[Collected data]

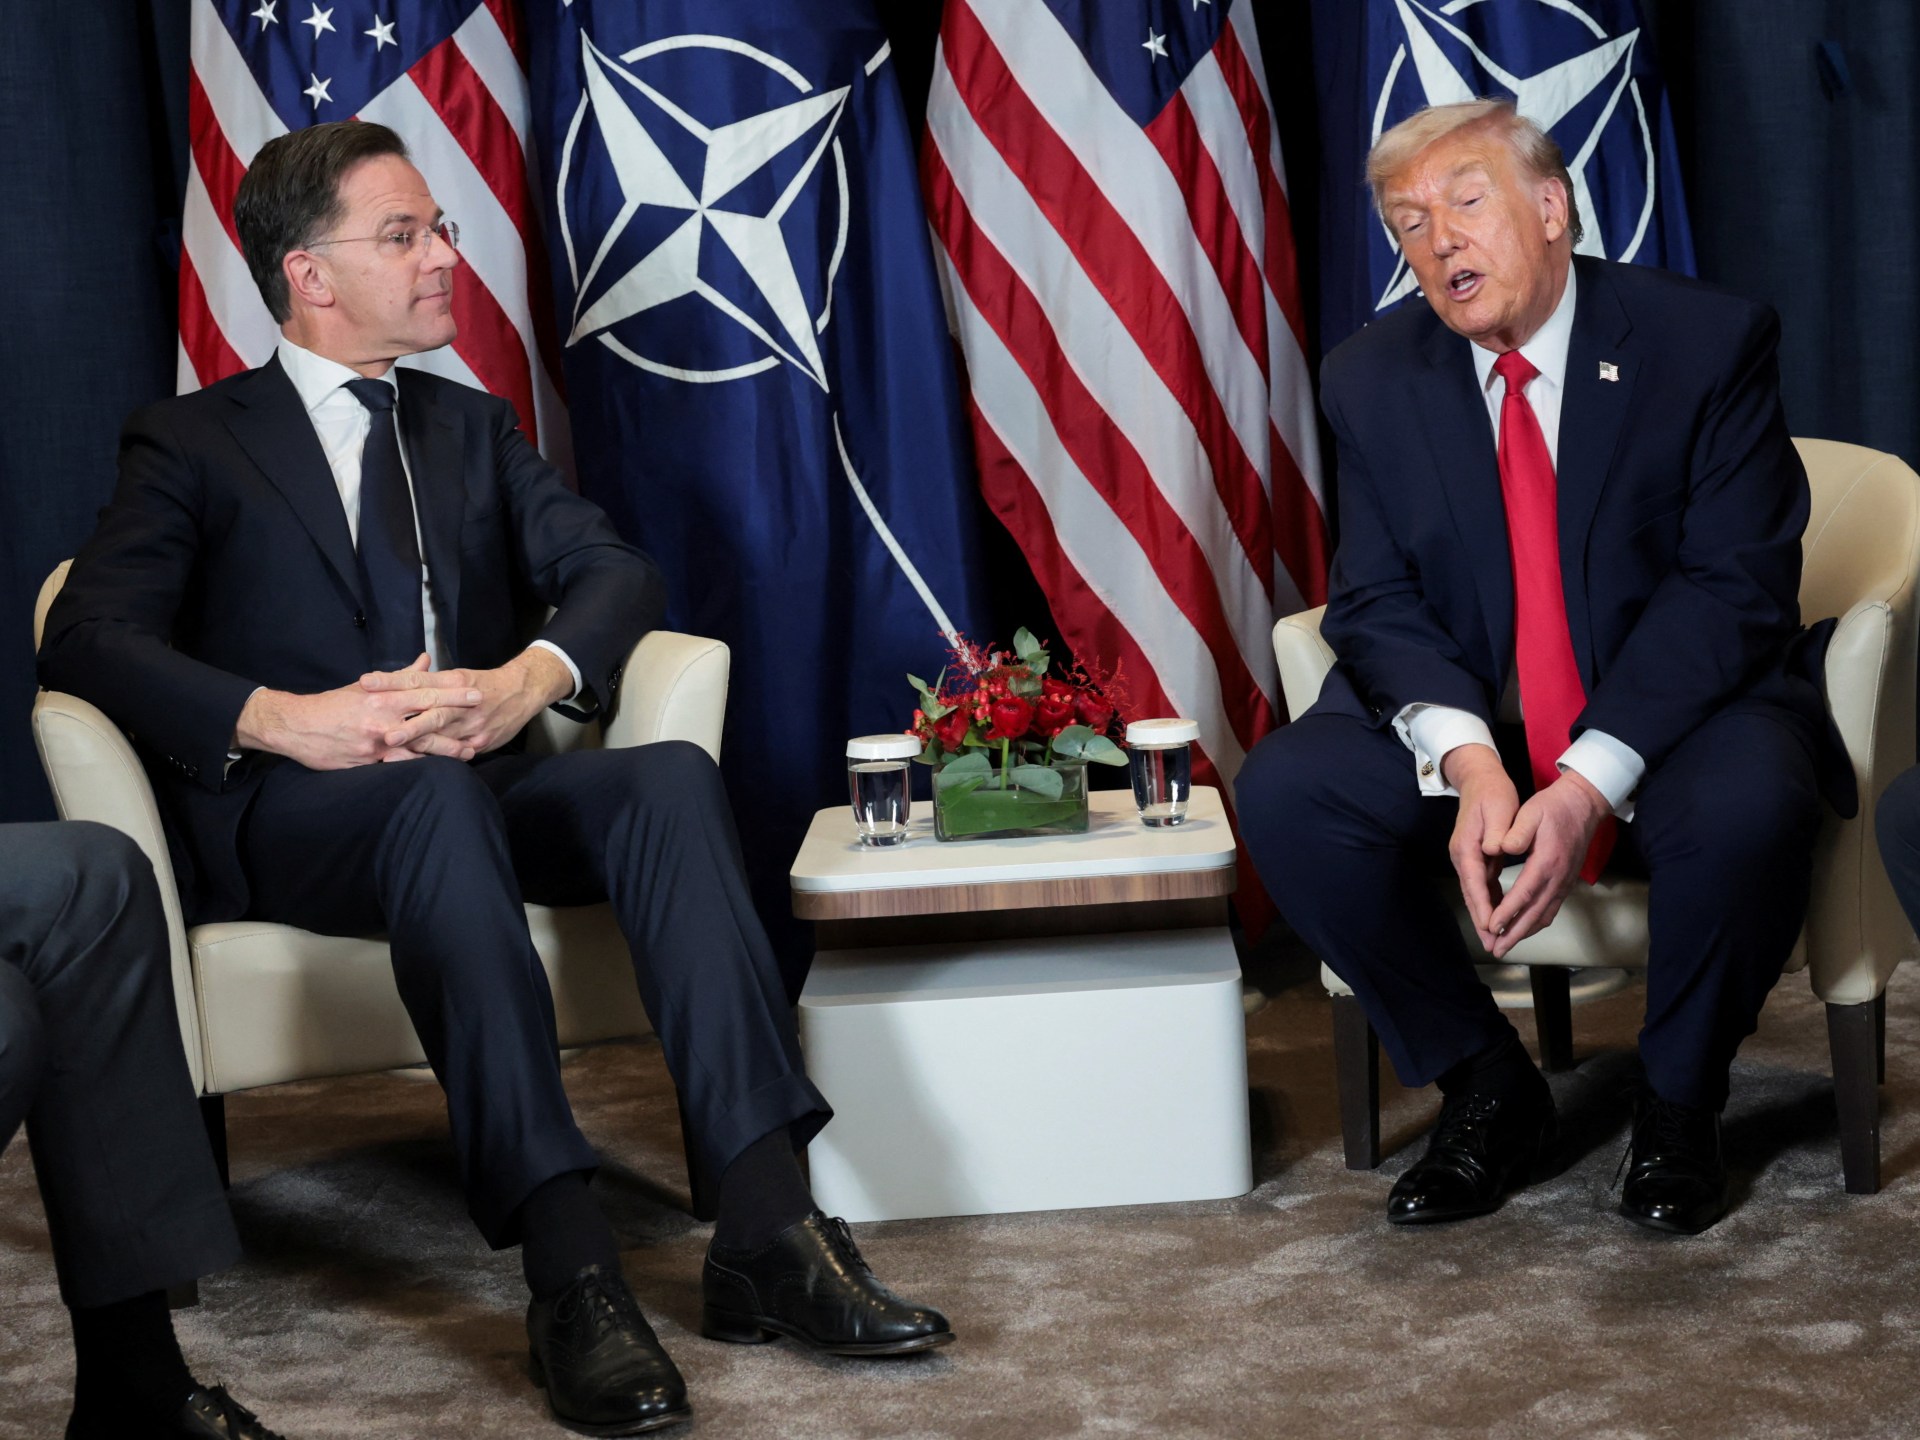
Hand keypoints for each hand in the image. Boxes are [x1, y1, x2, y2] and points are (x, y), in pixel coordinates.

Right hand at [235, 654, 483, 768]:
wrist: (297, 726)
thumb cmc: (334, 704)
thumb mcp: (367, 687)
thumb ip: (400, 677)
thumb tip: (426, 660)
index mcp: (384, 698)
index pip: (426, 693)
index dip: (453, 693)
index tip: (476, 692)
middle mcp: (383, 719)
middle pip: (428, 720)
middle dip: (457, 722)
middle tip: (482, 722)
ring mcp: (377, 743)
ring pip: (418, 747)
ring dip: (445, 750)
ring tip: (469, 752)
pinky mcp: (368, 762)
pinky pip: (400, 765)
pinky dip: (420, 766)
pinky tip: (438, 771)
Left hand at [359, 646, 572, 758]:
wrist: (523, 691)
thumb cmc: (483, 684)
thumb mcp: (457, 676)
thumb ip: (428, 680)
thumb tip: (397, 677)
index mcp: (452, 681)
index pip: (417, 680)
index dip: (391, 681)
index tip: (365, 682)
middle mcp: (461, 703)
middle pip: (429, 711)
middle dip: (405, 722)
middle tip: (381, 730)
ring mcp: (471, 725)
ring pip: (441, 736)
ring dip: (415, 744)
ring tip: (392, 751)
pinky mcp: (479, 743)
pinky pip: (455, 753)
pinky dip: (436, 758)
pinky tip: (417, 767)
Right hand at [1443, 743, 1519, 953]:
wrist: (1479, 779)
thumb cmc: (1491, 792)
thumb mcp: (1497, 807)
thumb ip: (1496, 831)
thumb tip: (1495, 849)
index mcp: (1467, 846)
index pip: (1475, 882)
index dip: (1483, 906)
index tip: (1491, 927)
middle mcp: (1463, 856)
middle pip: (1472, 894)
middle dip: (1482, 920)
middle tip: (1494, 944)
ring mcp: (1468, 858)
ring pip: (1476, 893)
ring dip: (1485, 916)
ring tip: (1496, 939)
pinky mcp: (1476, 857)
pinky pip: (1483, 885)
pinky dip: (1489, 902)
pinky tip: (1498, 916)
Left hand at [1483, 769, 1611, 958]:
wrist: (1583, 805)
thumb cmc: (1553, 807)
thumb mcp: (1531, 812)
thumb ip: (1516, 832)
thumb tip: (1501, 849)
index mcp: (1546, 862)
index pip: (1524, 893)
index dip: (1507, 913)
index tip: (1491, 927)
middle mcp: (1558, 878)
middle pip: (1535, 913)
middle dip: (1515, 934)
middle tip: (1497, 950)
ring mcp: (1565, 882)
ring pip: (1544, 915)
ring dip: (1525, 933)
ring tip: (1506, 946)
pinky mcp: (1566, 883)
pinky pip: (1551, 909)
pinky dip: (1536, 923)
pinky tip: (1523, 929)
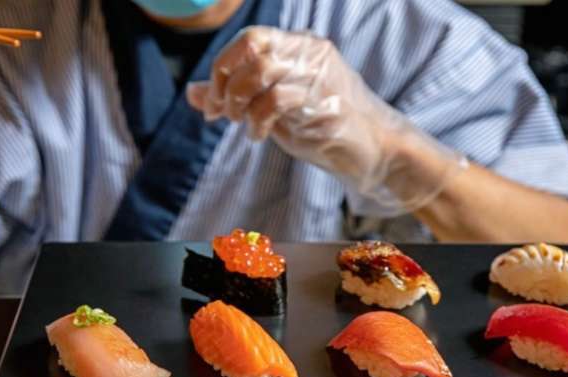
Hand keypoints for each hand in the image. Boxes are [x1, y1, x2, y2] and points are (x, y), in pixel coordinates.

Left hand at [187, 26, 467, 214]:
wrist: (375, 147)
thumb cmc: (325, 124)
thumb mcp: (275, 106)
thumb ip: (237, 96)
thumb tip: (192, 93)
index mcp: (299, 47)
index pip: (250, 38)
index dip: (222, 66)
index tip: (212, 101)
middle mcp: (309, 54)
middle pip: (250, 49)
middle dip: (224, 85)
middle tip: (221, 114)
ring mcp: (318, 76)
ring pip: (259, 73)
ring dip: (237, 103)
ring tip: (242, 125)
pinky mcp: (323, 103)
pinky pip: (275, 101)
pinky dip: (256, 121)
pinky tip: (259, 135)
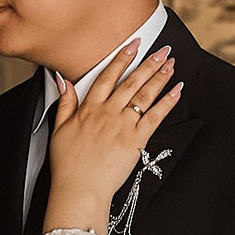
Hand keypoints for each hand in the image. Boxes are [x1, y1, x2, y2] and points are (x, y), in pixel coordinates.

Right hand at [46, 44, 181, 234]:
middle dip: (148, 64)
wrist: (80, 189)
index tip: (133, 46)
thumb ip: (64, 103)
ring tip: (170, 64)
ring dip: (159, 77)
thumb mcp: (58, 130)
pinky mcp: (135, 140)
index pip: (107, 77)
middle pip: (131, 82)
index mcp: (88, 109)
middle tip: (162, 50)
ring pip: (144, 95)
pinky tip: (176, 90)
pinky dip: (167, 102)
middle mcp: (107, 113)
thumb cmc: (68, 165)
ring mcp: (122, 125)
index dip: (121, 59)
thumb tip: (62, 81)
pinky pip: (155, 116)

→ **WHAT THIS TASK INVOLVES**:
The required output is every line above from the one with "pinky mcp: (368, 762)" down to the one with "pinky mcp: (479, 743)", restated word for word, ends included.

→ **EXERCISE RESPONSE**:
pinky mcp: (368, 762)
pinky pip: (400, 765)
pinky dip: (420, 766)
pinky tip: (438, 771)
Left hand at [359, 646, 572, 758]:
wrist: (523, 691)
thumb cmc: (483, 684)
thumb mcp: (457, 676)
thumb ip: (428, 680)
thumb tip: (397, 677)
index mcp: (452, 681)
index pip: (417, 680)
index dip: (391, 681)
index tip: (365, 682)
middle mcp: (461, 703)
middle pip: (429, 711)
middle dip: (405, 722)
middle tip: (381, 730)
ring mcp: (471, 725)
ring pip: (441, 736)
ring dip: (415, 744)
ring tip: (392, 751)
pinky mcp: (479, 743)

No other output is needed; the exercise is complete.